Esemplificativo di questo atteggiamento è stata la decisione del governo di scortare le navi italiane, tramite la marina militare, solo fino a 150 miglia dalle coste di Gaza. Un gesto che ha avallato l’azione di pirateria del governo israeliano: gli arresti effettuati in acque internazionali, su navi battente bandiera italiana, equivalgono a fermi avvenuti nel territorio italiano. L’Italia non ha agito, non ha tutelato l’incolumità dei suoi concittadini, ed è apparsa complice dei crimini commessi dal governo israeliano.
In egual misura il governo deve prendere atto di come la partecipazione alle manifestazioni del 22 settembre e del 3 ottobre sia stata trasversale ai partiti politici. La Flotilla ha scalfito quel velo di indifferenza degli stessi elettori di centrodestra, scesi in piazza perché esausti dal livello di disumanità del governo di Netanyahu.
Il governo, consapevole di un forte malcontento sociale, ha cercato prima di colpire le organizzazioni politiche solidali con le lotte dei palestinesi delegittimando le manifestazioni di piazza, e successivamente ha tentato di dipingere l’esistenza di un quadro eversivo in atto nel paese con un fantomatica “caccia alle streghe”- come titola il quotidiano La Nazione, che riprendendo un’interrogazione parlamentare sollevata dai deputati di Fdi al ministro Piantedosi tacciavano come eversiva una realtà politica, i Carc, presa di mira non a caso per aver smascherato la presenza dei sostenitori del sionismo in Italia.
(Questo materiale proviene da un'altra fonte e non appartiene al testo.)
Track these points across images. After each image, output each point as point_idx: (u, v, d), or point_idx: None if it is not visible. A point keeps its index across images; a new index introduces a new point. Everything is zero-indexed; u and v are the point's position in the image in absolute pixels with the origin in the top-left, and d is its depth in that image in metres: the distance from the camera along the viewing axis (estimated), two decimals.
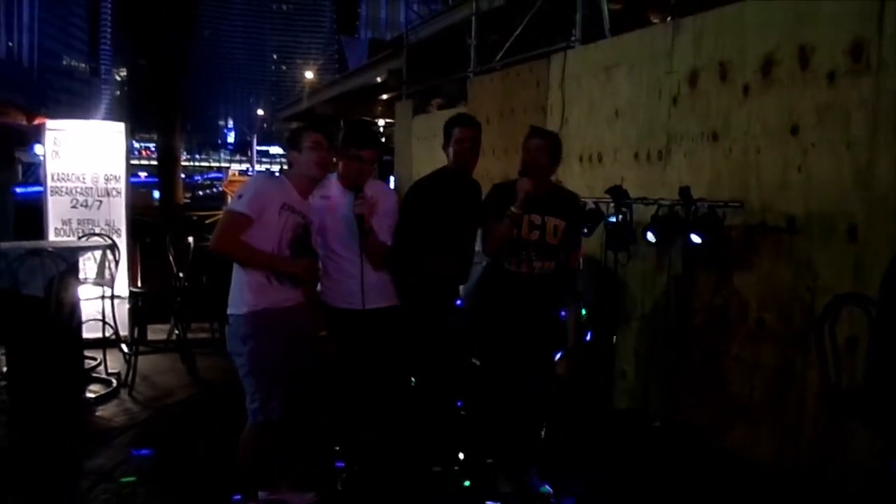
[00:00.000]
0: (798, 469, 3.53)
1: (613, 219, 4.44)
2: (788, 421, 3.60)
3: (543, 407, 3.65)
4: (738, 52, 3.97)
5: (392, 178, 11.06)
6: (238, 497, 3.19)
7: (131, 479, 3.66)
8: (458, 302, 3.79)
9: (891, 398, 2.56)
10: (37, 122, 7.15)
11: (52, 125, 6.52)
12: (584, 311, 3.59)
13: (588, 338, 3.65)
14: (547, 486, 3.54)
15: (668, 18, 5.49)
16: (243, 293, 3.01)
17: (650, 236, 4.17)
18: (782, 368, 3.65)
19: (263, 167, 36.06)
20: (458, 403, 3.97)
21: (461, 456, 3.73)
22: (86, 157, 6.45)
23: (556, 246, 3.42)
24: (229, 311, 3.05)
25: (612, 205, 4.47)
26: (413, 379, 3.73)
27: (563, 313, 3.57)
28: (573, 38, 6.04)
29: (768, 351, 3.74)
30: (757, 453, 3.78)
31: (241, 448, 3.11)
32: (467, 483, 3.59)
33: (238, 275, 3.04)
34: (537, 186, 3.35)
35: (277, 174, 3.30)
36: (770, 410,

Il governo Meloni non si è limitato a disegnare scenari eversivi, ma ha tentato di dare un altro schiaffo ai luoghi di cultura, come la scuola o l’università, dove si respira sensibilità verso certe tematiche, attraverso la stesura dell’ennesimo provvedimento repressivo, il ddl Gasparri, che equipara l’antisemitismo all’antisionismo riprendendo la nuova definizione di antisemitismo, redatta nel 2016 dall’International Holocaust Remembrance Alliance. Il ddl prevede, nelle scuole, l’obbligo di segnalazione del dirigente scolastico all’ufficio scolastico regionale, mentre spetterà ai vertici degli atenei vigilare e segnalare gli episodi antisemiti. Negare l’esistenza dello stato di Israele o criticare le politiche sioniste prevederà l’applicazione di provvedimenti per i docenti delle scuole, insegnanti universitari e ricercatori.
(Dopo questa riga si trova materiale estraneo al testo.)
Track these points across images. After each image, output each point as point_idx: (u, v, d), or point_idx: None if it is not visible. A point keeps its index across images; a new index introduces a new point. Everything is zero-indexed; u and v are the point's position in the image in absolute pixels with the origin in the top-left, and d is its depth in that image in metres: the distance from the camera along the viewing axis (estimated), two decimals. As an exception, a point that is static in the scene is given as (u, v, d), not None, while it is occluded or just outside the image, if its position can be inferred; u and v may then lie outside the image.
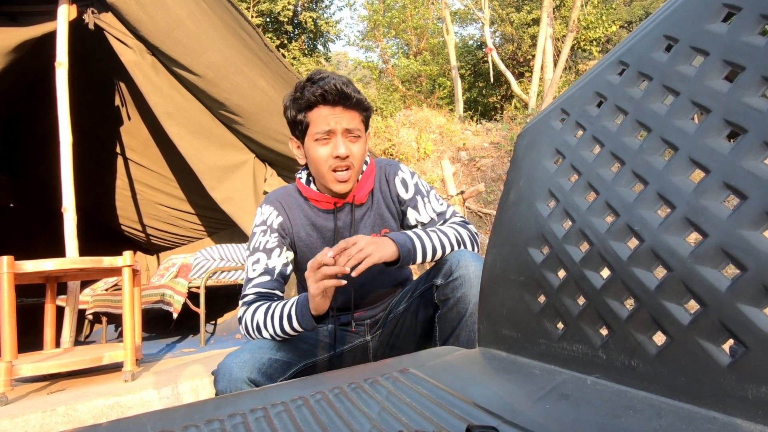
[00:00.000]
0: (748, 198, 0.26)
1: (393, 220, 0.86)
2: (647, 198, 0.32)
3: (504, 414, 0.31)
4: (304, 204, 0.84)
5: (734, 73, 0.28)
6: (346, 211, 0.83)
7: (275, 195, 0.85)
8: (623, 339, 0.31)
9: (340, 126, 0.75)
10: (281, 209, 0.83)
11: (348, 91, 0.75)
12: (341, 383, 0.41)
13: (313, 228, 0.83)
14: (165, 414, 0.39)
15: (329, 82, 0.74)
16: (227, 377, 0.67)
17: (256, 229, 0.82)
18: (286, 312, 0.70)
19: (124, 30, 1.76)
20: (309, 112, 0.76)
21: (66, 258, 1.48)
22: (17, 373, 1.21)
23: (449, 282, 0.72)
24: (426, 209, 0.84)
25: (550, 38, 6.67)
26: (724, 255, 0.27)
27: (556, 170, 0.40)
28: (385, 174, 0.86)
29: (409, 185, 0.85)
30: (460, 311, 0.71)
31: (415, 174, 0.88)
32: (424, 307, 0.78)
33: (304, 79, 0.77)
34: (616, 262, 0.32)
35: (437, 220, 0.83)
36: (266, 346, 0.72)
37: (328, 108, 0.75)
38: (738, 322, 0.26)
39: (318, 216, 0.83)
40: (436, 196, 0.86)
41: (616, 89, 0.36)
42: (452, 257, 0.74)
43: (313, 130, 0.76)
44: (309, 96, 0.74)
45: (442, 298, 0.74)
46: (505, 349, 0.42)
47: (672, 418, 0.27)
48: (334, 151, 0.76)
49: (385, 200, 0.85)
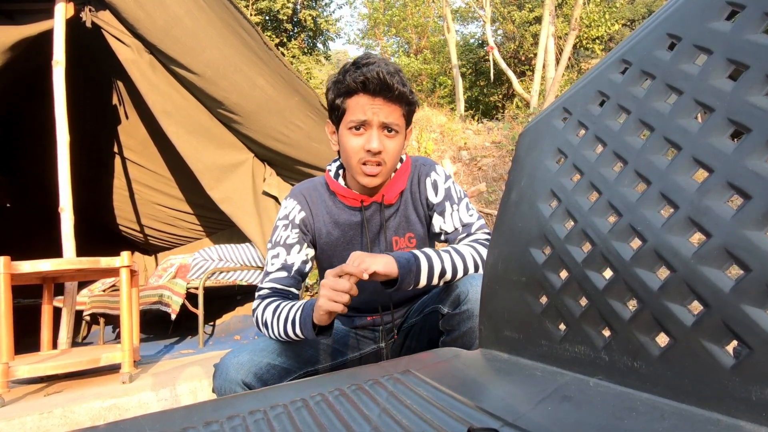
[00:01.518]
0: (751, 198, 0.26)
1: (420, 224, 0.81)
2: (650, 198, 0.31)
3: (505, 416, 0.31)
4: (329, 199, 0.80)
5: (738, 71, 0.28)
6: (372, 210, 0.79)
7: (301, 188, 0.82)
8: (626, 340, 0.31)
9: (377, 118, 0.70)
10: (305, 204, 0.79)
11: (392, 82, 0.69)
12: (342, 385, 0.40)
13: (335, 226, 0.79)
14: (163, 416, 0.38)
15: (373, 70, 0.68)
16: (223, 376, 0.66)
17: (279, 223, 0.80)
18: (291, 315, 0.68)
19: (121, 28, 1.75)
20: (348, 99, 0.71)
21: (63, 258, 1.48)
22: (14, 375, 1.20)
23: (456, 314, 0.67)
24: (452, 218, 0.78)
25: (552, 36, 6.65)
26: (728, 255, 0.27)
27: (558, 170, 0.40)
28: (418, 174, 0.80)
29: (440, 189, 0.79)
30: (465, 344, 0.66)
31: (450, 178, 0.82)
32: (431, 327, 0.75)
33: (350, 61, 0.73)
34: (619, 262, 0.32)
35: (461, 232, 0.77)
36: (269, 348, 0.71)
37: (368, 97, 0.70)
38: (742, 324, 0.25)
39: (342, 213, 0.79)
40: (468, 206, 0.80)
41: (619, 88, 0.36)
42: (463, 285, 0.68)
43: (349, 117, 0.71)
44: (350, 81, 0.69)
45: (448, 327, 0.69)
46: (507, 351, 0.42)
47: (675, 420, 0.27)
48: (366, 144, 0.71)
49: (414, 202, 0.80)
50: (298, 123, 2.01)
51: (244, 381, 0.65)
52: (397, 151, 0.75)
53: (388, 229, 0.79)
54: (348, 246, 0.81)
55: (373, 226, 0.80)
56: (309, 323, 0.65)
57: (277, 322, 0.69)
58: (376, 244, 0.80)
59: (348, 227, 0.80)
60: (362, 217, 0.79)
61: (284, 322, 0.68)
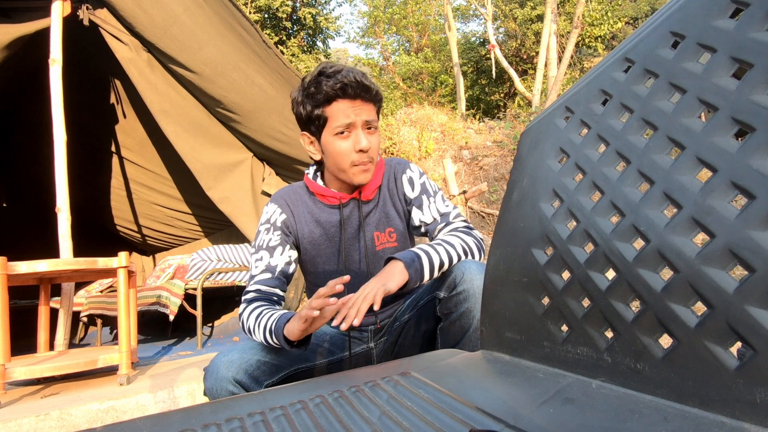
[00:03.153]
0: (756, 198, 0.26)
1: (399, 219, 0.84)
2: (653, 198, 0.31)
3: (507, 418, 0.31)
4: (308, 200, 0.83)
5: (742, 70, 0.28)
6: (351, 206, 0.82)
7: (281, 193, 0.85)
8: (629, 342, 0.31)
9: (360, 119, 0.74)
10: (285, 207, 0.82)
11: (368, 83, 0.73)
12: (341, 386, 0.40)
13: (317, 224, 0.82)
14: (161, 418, 0.38)
15: (348, 75, 0.72)
16: (213, 376, 0.66)
17: (261, 227, 0.82)
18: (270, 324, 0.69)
19: (119, 26, 1.74)
20: (327, 107, 0.74)
21: (60, 259, 1.47)
22: (10, 377, 1.20)
23: (452, 296, 0.70)
24: (430, 209, 0.82)
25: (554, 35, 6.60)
26: (732, 256, 0.26)
27: (561, 169, 0.39)
28: (393, 172, 0.85)
29: (416, 184, 0.84)
30: (463, 326, 0.69)
31: (423, 174, 0.86)
32: (427, 318, 0.77)
33: (314, 73, 0.75)
34: (622, 263, 0.32)
35: (440, 221, 0.82)
36: (258, 346, 0.71)
37: (348, 101, 0.73)
38: (746, 325, 0.25)
39: (322, 211, 0.82)
40: (443, 198, 0.85)
41: (622, 87, 0.35)
42: (457, 269, 0.72)
43: (333, 124, 0.74)
44: (327, 90, 0.72)
45: (445, 311, 0.71)
46: (509, 352, 0.41)
47: (679, 422, 0.27)
48: (356, 145, 0.74)
49: (392, 198, 0.84)
50: (297, 122, 2.00)
51: (235, 378, 0.65)
52: (379, 145, 0.80)
53: (368, 225, 0.82)
54: (330, 243, 0.82)
55: (353, 221, 0.82)
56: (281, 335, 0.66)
57: (258, 328, 0.71)
58: (357, 239, 0.82)
59: (329, 225, 0.82)
60: (340, 214, 0.81)
61: (264, 330, 0.69)
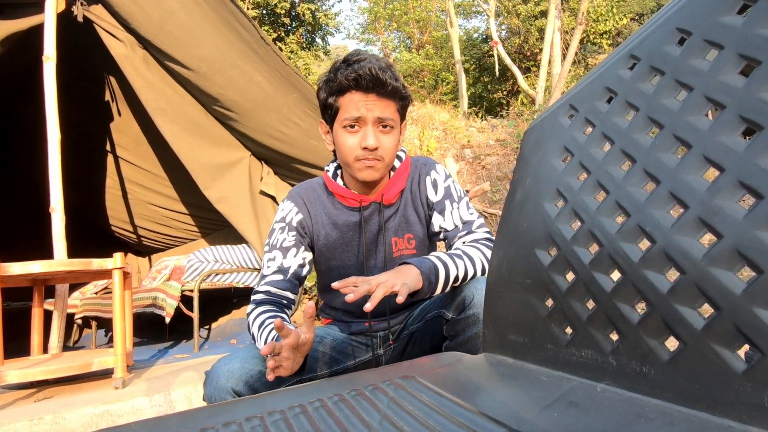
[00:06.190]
0: (764, 197, 0.25)
1: (419, 224, 0.80)
2: (659, 197, 0.31)
3: (510, 423, 0.30)
4: (327, 200, 0.79)
5: (750, 67, 0.28)
6: (371, 210, 0.78)
7: (298, 190, 0.81)
8: (634, 344, 0.30)
9: (372, 114, 0.70)
10: (303, 206, 0.79)
11: (384, 77, 0.69)
12: (341, 390, 0.39)
13: (334, 227, 0.79)
14: (157, 422, 0.38)
15: (364, 66, 0.68)
16: (213, 384, 0.65)
17: (275, 225, 0.79)
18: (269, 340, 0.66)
19: (114, 23, 1.72)
20: (340, 97, 0.71)
21: (54, 260, 1.45)
22: (3, 380, 1.18)
23: (460, 319, 0.67)
24: (452, 215, 0.77)
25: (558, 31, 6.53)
26: (739, 257, 0.26)
27: (565, 169, 0.39)
28: (419, 173, 0.80)
29: (440, 187, 0.79)
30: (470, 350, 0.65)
31: (450, 177, 0.82)
32: (434, 332, 0.74)
33: (341, 59, 0.72)
34: (627, 264, 0.31)
35: (461, 230, 0.77)
36: (261, 356, 0.69)
37: (361, 94, 0.69)
38: (754, 327, 0.25)
39: (341, 214, 0.78)
40: (468, 204, 0.80)
41: (627, 84, 0.35)
42: (468, 289, 0.68)
43: (343, 115, 0.71)
44: (341, 79, 0.69)
45: (452, 333, 0.68)
46: (512, 355, 0.41)
47: (685, 426, 0.26)
48: (362, 142, 0.70)
49: (414, 202, 0.79)
50: (296, 120, 1.99)
51: (234, 389, 0.64)
52: (394, 146, 0.74)
53: (387, 230, 0.79)
54: (347, 248, 0.80)
55: (372, 226, 0.79)
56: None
57: (260, 339, 0.69)
58: (375, 245, 0.79)
59: (347, 228, 0.79)
60: (360, 218, 0.78)
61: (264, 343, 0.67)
Le sanzioni vanno dalla querela del docente alla trattenuta degli stipendi, fino alla sospensione dall’incarico. In un paese, come il nostro, che ha provato a colpire qualsiasi oppositore politico sostenitore della causa palestinese. Appena un anno fa un educatore è stato licenziato da un istituto francese.Un docente di filosofia, in una nota scuola romana, ha subito prima un provvedimento di querela dal dirigente scolastico, e dopo la visita ispettiva del Ministero dell’istruzione, per aver semplicemente parlato del genocidio in Palestina. Il 5 ottobre del 2024 un ragazzo tunisino, Tarek, dopo gli scontri avvenuti a Porta San Paolo a Roma, è stato arrestato e portato al carcere di Regina Coeli. Le accuse che avallano l’arresto sono quantomeno pretestuose. Nelle carceri italiane si trova un detenuto palestinese, Anan Yaeesh, che Israele vorrebbe estradare nelle proprie prigioni, malgrado il diritto internazionale riconosca la legittimità della resistenza palestinese.
Per tutti questi motivi diventa urgente reagire a questi tentativi di repressione e censura, costruendo una piattaforma politica chiara che possa da un lato tenere alta l’attenzione su Gaza e sulla West Bank, dall’altro non disperdere questo patrimonio di solidarietà, nato nelle piazze, costruendo un’alleanza forte con le uniche forme di opposizione sociale presenti nel paese: le proteste contro il ddl Sicurezza e il riarmo. Avanti tutta, Free Palestine!